Stored records:
BEGIN

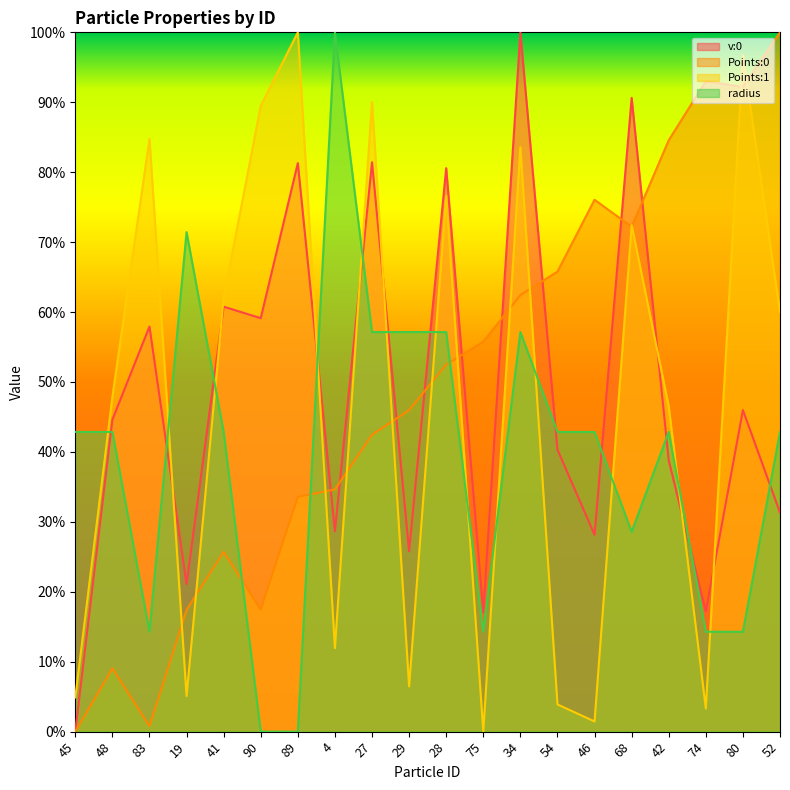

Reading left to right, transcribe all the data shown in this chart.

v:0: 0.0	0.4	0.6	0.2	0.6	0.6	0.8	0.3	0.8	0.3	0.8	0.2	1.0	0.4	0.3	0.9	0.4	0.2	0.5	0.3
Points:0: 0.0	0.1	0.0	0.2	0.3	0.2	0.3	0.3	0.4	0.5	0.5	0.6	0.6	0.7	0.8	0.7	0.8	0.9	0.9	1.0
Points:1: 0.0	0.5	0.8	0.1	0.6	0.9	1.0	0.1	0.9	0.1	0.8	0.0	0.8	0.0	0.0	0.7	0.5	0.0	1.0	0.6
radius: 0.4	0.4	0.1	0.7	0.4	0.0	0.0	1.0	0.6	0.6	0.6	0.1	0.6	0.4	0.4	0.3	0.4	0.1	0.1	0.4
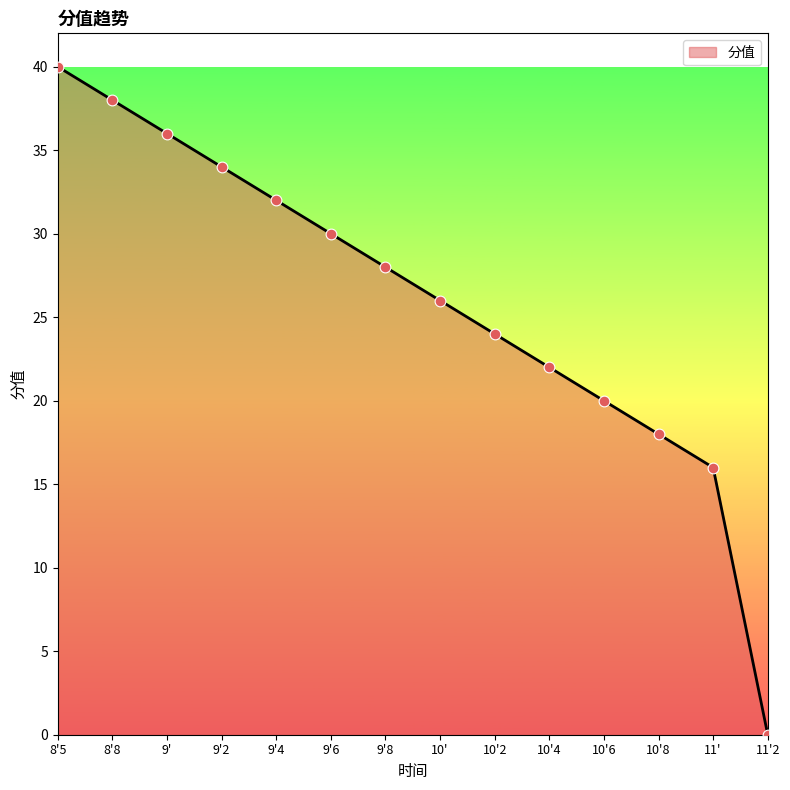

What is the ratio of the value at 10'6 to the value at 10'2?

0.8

END

◆ WORK ITEM: Transcribe every line of the records above character for character, leaving the pictures out of your answer.

◆ COMPLETED TASK:
Reading left to right, transcribe all the data shown in this chart.

v:0: 0.0	0.4	0.6	0.2	0.6	0.6	0.8	0.3	0.8	0.3	0.8	0.2	1.0	0.4	0.3	0.9	0.4	0.2	0.5	0.3
Points:0: 0.0	0.1	0.0	0.2	0.3	0.2	0.3	0.3	0.4	0.5	0.5	0.6	0.6	0.7	0.8	0.7	0.8	0.9	0.9	1.0
Points:1: 0.0	0.5	0.8	0.1	0.6	0.9	1.0	0.1	0.9	0.1	0.8	0.0	0.8	0.0	0.0	0.7	0.5	0.0	1.0	0.6
radius: 0.4	0.4	0.1	0.7	0.4	0.0	0.0	1.0	0.6	0.6	0.6	0.1	0.6	0.4	0.4	0.3	0.4	0.1	0.1	0.4

What is the ratio of the value at 10'6 to the value at 10'2?

0.8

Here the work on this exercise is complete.